Ettore Rossetti
- Country (sports): Italy
- Born: 7 July 1968 (age 56) Santa Croce sull'Arno, Italy
- Prize money: $20,531

Singles
- Career record: 0–1
- Highest ranking: No. 274 (20 April 1992)

Grand Slam singles results
- Australian Open: Q1 (1993)
- US Open: Q3 (1992)

Doubles
- Career record: 2–2
- Highest ranking: No. 219 (15 April 1991)

= Ettore Rossetti =

Italian tennis player

Ettore Rossetti (born 7 July 1968) is an Italian former professional tennis player.

A native of Tuscany, Rossetti reached a career high singles ranking of 274 in the world.

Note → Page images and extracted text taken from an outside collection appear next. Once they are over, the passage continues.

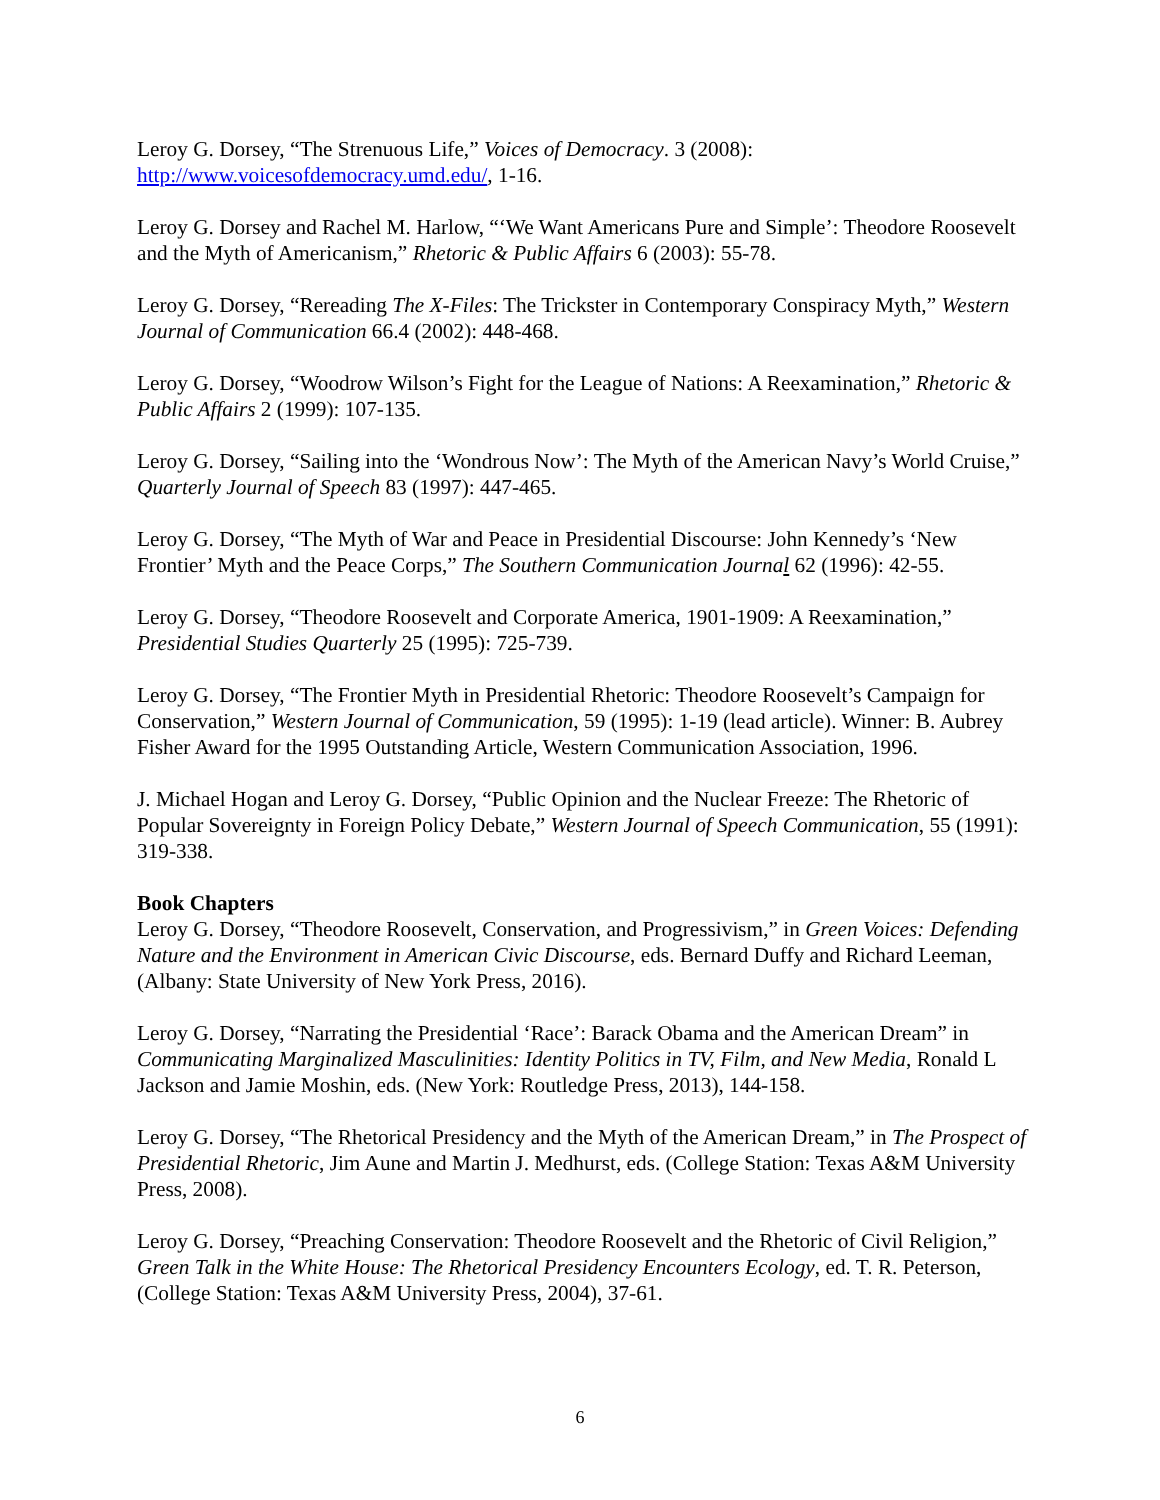Leroy G. Dorsey, “The Strenuous Life,” Voices of Democracy. 3 (2008): http://www.voicesofdemocracy.umd.edu/, 1-16.
Leroy G. Dorsey and Rachel M. Harlow, “‘We Want Americans Pure and Simple’: Theodore Roosevelt and the Myth of Americanism,” Rhetoric & Public Affairs 6 (2003): 55-78.
Leroy G. Dorsey, “Rereading The X-Files: The Trickster in Contemporary Conspiracy Myth,” Western Journal of Communication 66.4 (2002): 448-468.
Leroy G. Dorsey, “Woodrow Wilson’s Fight for the League of Nations: A Reexamination,” Rhetoric & Public Affairs 2 (1999): 107-135.
Leroy G. Dorsey, “Sailing into the ‘Wondrous Now’: The Myth of the American Navy’s World Cruise,” Quarterly Journal of Speech 83 (1997): 447-465.
Leroy G. Dorsey, “The Myth of War and Peace in Presidential Discourse: John Kennedy’s ‘New Frontier’ Myth and the Peace Corps,” The Southern Communication Journal 62 (1996): 42-55.
Leroy G. Dorsey, “Theodore Roosevelt and Corporate America, 1901-1909: A Reexamination,” Presidential Studies Quarterly 25 (1995): 725-739.
Leroy G. Dorsey, “The Frontier Myth in Presidential Rhetoric: Theodore Roosevelt’s Campaign for Conservation,” Western Journal of Communication, 59 (1995): 1-19 (lead article). Winner: B. Aubrey Fisher Award for the 1995 Outstanding Article, Western Communication Association, 1996.
J. Michael Hogan and Leroy G. Dorsey, “Public Opinion and the Nuclear Freeze: The Rhetoric of Popular Sovereignty in Foreign Policy Debate,” Western Journal of Speech Communication, 55 (1991): 319-338.
Book Chapters
Leroy G. Dorsey, “Theodore Roosevelt, Conservation, and Progressivism,” in Green Voices: Defending Nature and the Environment in American Civic Discourse, eds. Bernard Duffy and Richard Leeman, (Albany: State University of New York Press, 2016).
Leroy G. Dorsey, “Narrating the Presidential ‘Race’: Barack Obama and the American Dream” in Communicating Marginalized Masculinities: Identity Politics in TV, Film, and New Media, Ronald L Jackson and Jamie Moshin, eds. (New York: Routledge Press, 2013), 144-158.
Leroy G. Dorsey, “The Rhetorical Presidency and the Myth of the American Dream,” in The Prospect of Presidential Rhetoric, Jim Aune and Martin J. Medhurst, eds. (College Station: Texas A&M University Press, 2008).
Leroy G. Dorsey, “Preaching Conservation: Theodore Roosevelt and the Rhetoric of Civil Religion,” Green Talk in the White House: The Rhetorical Presidency Encounters Ecology, ed. T. R. Peterson, (College Station: Texas A&M University Press, 2004), 37-61.
6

Rossetti featured in his only ATP Tour singles main draw at the San Marino Open in 1990, but he made two further main draws in doubles, including an appearance in the semi-finals of the 1990 Sanremo Open with Marcello Bassanelli.

On the ATP Challenger Tour, Rossetti was the singles runner-up at the Bangalore tournament in 1992 and had a win over Guillermo Vilas at an event in Santiago that same year, which was the Argentine veteran's final season on tour.

Rossetti made it through to the final qualifying round at the 1992 US Open.